What the task requires: "about" appears in how many lines of the entries? State only the number.

----

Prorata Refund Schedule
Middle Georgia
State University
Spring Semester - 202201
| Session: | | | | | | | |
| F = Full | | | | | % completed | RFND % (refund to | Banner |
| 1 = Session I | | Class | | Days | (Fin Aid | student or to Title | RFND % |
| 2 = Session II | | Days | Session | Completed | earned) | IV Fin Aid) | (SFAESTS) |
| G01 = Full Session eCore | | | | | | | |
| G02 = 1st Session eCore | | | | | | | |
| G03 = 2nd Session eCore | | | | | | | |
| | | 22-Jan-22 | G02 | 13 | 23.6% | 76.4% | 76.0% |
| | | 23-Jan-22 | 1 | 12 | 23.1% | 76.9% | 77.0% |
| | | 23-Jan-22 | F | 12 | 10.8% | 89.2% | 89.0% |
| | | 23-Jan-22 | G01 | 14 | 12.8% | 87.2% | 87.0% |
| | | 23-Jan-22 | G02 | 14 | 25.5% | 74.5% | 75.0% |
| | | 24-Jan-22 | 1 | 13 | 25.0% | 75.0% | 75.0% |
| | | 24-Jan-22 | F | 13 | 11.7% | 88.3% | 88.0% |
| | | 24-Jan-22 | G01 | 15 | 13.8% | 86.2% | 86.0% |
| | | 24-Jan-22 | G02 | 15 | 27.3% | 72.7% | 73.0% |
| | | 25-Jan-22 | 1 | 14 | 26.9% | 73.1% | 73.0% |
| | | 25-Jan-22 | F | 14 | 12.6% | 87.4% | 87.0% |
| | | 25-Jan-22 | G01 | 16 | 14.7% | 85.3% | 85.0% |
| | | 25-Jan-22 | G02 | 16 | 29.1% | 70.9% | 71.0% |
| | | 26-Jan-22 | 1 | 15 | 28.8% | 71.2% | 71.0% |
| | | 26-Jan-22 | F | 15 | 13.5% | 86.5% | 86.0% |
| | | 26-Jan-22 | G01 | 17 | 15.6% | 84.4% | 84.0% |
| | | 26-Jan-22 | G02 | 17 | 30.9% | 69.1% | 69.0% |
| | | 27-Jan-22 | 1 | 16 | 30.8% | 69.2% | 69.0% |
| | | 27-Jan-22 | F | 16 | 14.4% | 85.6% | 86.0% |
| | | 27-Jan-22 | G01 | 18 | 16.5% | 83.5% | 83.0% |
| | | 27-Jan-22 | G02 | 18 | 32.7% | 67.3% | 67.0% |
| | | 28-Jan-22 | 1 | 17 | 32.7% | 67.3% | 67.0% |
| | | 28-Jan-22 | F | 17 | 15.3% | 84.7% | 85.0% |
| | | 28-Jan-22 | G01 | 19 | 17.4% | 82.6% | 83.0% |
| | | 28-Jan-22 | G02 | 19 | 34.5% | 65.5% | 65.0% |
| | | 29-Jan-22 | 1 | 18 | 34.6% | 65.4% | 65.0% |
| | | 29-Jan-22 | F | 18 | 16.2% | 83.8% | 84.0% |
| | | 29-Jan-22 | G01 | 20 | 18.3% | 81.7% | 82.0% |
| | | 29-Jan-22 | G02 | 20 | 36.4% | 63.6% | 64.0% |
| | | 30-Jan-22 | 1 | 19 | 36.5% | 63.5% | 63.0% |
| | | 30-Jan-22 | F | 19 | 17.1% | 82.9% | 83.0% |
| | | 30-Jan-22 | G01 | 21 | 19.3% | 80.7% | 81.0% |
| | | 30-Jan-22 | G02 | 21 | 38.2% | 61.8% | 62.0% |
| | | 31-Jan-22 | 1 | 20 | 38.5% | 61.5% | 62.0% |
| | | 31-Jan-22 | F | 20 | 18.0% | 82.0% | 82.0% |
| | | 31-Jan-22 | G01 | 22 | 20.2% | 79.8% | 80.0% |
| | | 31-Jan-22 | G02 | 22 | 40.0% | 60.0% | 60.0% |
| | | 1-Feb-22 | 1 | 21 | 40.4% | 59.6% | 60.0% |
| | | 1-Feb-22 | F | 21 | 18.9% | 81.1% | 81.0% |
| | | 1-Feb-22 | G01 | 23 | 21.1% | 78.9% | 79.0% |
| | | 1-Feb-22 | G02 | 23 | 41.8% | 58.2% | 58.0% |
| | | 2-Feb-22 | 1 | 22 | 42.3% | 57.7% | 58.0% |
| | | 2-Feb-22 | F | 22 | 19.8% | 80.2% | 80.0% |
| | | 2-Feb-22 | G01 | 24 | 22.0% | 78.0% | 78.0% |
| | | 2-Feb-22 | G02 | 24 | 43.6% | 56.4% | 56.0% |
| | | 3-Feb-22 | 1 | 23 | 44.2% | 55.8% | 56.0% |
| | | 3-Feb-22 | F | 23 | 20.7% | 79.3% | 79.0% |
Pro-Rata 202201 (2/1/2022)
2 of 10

----

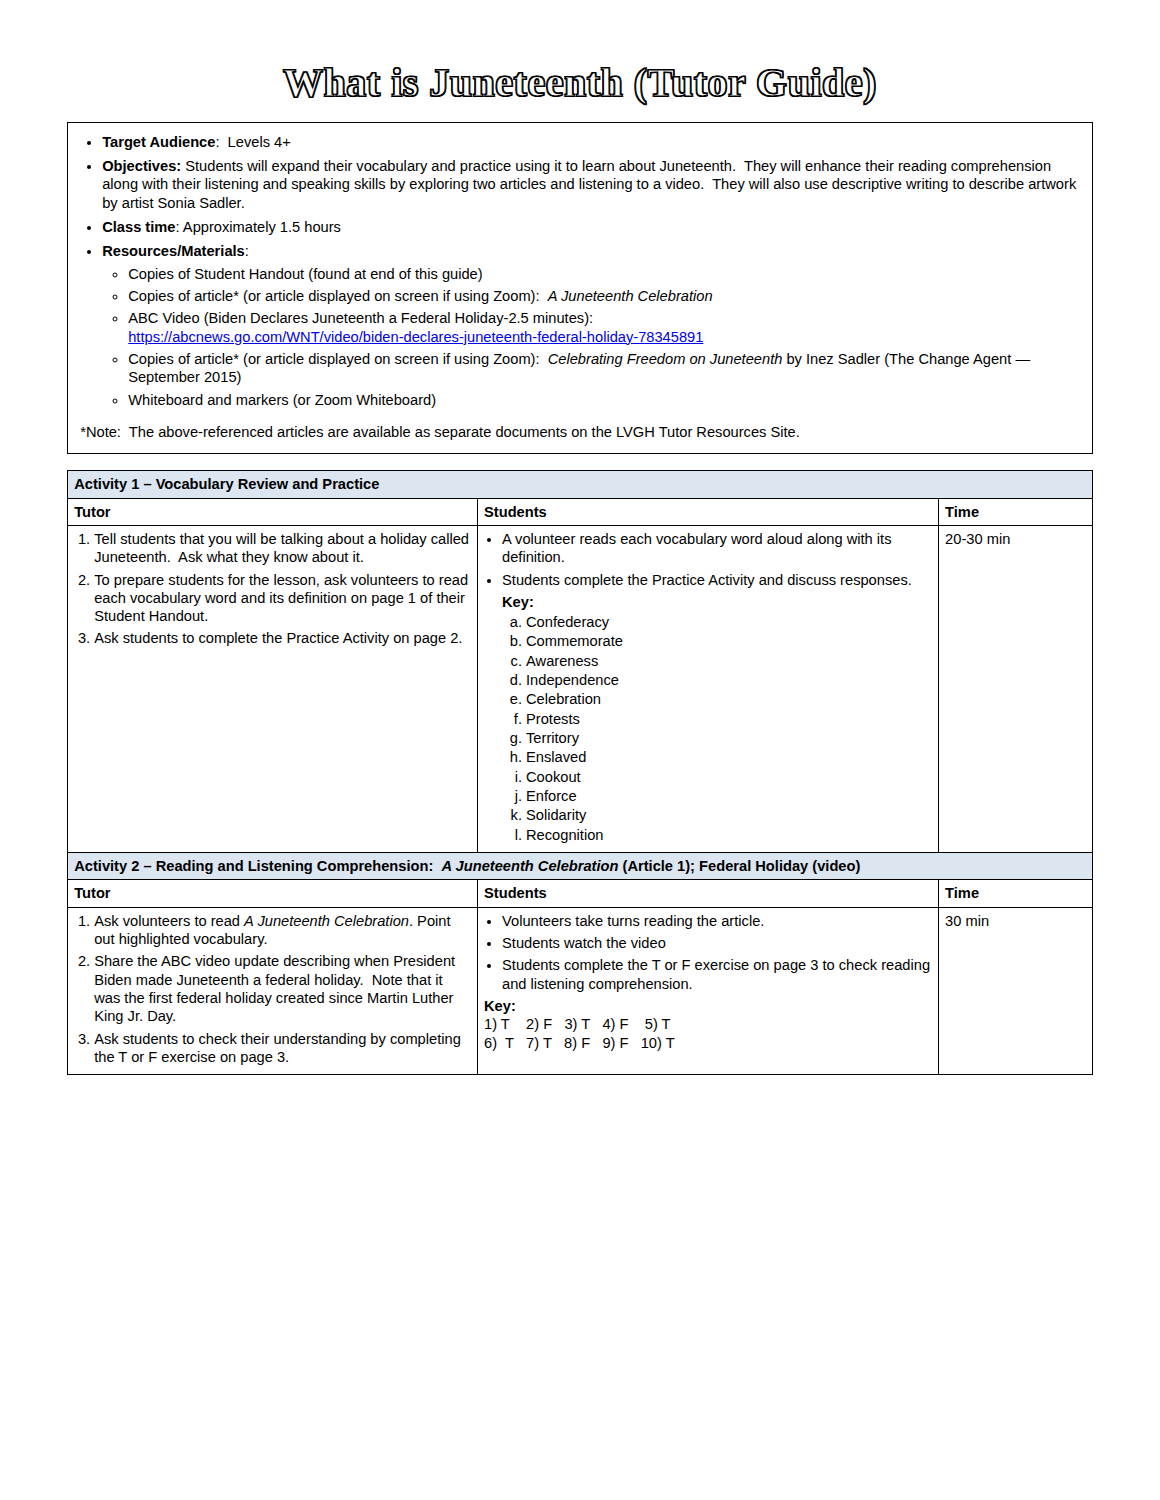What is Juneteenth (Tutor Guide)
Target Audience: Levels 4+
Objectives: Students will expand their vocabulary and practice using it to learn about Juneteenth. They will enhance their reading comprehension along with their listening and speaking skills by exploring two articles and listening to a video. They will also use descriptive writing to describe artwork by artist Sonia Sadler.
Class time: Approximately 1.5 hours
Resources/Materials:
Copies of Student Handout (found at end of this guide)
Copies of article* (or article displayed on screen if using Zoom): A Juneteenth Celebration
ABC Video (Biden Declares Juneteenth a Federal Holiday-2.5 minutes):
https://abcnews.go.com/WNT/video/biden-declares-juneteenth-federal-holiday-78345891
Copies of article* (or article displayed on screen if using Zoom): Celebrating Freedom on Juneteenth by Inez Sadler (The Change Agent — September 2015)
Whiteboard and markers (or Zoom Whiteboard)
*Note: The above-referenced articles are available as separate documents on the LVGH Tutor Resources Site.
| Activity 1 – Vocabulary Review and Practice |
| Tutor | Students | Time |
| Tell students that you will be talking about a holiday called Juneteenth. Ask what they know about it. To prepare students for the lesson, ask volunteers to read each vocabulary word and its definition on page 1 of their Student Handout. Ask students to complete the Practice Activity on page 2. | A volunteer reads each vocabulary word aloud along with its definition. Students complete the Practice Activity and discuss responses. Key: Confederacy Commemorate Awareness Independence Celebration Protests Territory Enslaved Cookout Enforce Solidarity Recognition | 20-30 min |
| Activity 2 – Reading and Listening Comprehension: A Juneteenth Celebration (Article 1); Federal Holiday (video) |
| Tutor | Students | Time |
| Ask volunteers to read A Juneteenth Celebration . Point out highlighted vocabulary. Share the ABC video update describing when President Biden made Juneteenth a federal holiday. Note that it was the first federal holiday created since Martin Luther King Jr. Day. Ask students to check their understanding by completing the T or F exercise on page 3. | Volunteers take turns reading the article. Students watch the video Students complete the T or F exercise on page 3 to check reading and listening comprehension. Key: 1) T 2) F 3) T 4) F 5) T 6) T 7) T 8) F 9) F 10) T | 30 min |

----

Solution: 2